SOURCE EXTRACT:
Posted on 06/10/2008 5:29:23 AM PDT by saganite
The sun has been laying low for the past couple of years, producing no sunspots and giving a break to satellites.
That's good news for people who scramble when space weather interferes with their technology, but it became a point of discussion for the scientists who attended an international solar conference at Montana State University. Approximately 100 scientists from Europe, Asia, Latin America, Africa and North America gathered June 1-6 to talk about "Solar Variability, Earth's Climate and the Space Environment."
The scientists said periods of inactivity are normal for the sun, but this period has gone on longer than usual.
"It continues to be dead," said Saku Tsuneta with the National Astronomical Observatory of Japan, program manager for the Hinode solar mission. "That's a small concern, a very small concern."
The Hinode satellite is a Japanese mission with the United States and United Kingdom as partners. The satellite carries three telescopes that together show how changes on the sun's surface spread through the solar atmosphere. MSU researchers are among those operating the X-ray telescope. The satellite orbits 431 miles above ground, crossing both poles and making one lap every 95 minutes, giving Hinode an uninterrupted view of the sun for several months out of the year.
Dana Longcope, a solar physicist at MSU, said the sun usually operates on an 11-year cycle with maximum activity occurring in the middle of the cycle. Minimum activity generally occurs as the cycles change. Solar activity refers to phenomena like sunspots, solar flares and solar eruptions. Together, they create the weather than can disrupt satellites in space and technology on earth.

RAW DATA:

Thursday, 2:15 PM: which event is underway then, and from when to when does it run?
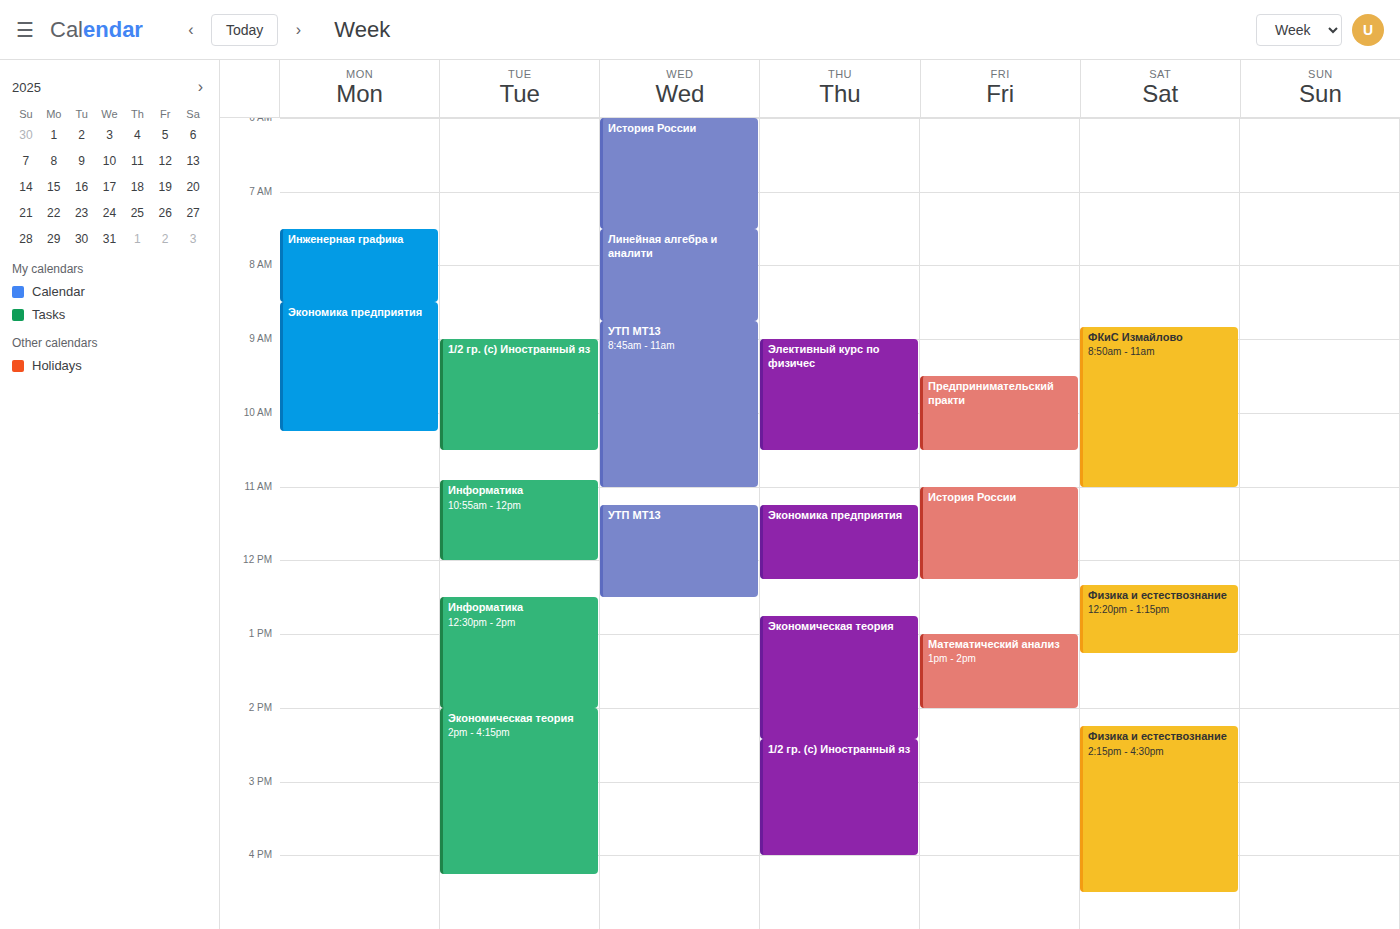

THE TASKS:
1. Which regions does the article about the quiet sun say the conference scientists came from?
2. How would you sum up the article about the quiet sun in two sentences?
3. Could you carry the article about the quiet sun further, starting after its final sentence?
The lines are separate material from the article about the quiet sun.

TASK RESULTS:
1. Europe, Asia, Latin America, Africa and North America.

2. The sun has produced no sunspots for the past couple of years, a lull that about 100 scientists discussed at an international solar conference at Montana State University on June 1-6. They said such inactive periods are normal but this one has gone on longer than usual, and the sun usually operates on an 11-year cycle whose minimum activity generally occurs as the cycles change.

3.
The last cycle reached its peak in 2001 and is believed to be just ending now, Longcope said. The next cycle is just beginning and is expected to reach its peak sometime around 2012. Today's sun, however, is as inactive as it was two years ago, and scientists aren't sure why.
"It's a dead face," Tsuneta said of the sun's appearance.
Tsuneta said solar physicists aren't like weather forecasters; They can't predict the future. They do have the ability to observe, however, and they have observed a longer-than-normal period of solar inactivity. In the past, they observed that the sun once went 50 years without producing sunspots. That period, from approximately 1650 to 1700, occurred during the middle of a little ice age on Earth that lasted from as early as the mid-15th century to as late as the mid-19th century.
Tsuneta said he doesn't know how long the sun will continue to be inactive, but scientists associated with the Hinode mission are ready for it to resume maximum activity. They have added extra ground stations to pick up signals from Hinode in case solar activity interferes with instruments at other stations around the world. The new stations, ready to start operating this summer, are located in India, Norway, Alaska and the South Pole.
Establishing those stations, as well as the Hinode mission, required international cooperation, Tsuneta said. No one country had the resources to carry out those projects by itself.
Four countries, three space agencies and 11 organizations worked together on Hinode which was launched in September 2006, Tsuneta said. Among the collaborators was Loren Acton, a research professor of physics at MSU. Tsuneta and Acton worked together closely from 1986-2002 and were reunited at the MSU conference.
"His leadership was immense, superb," Tsuneta said about Acton.
Acton, 72, said he is still enthused by solar physics and the new questions being raised. In fact, he wished he could knock 22 years off his age and extend his career even longer.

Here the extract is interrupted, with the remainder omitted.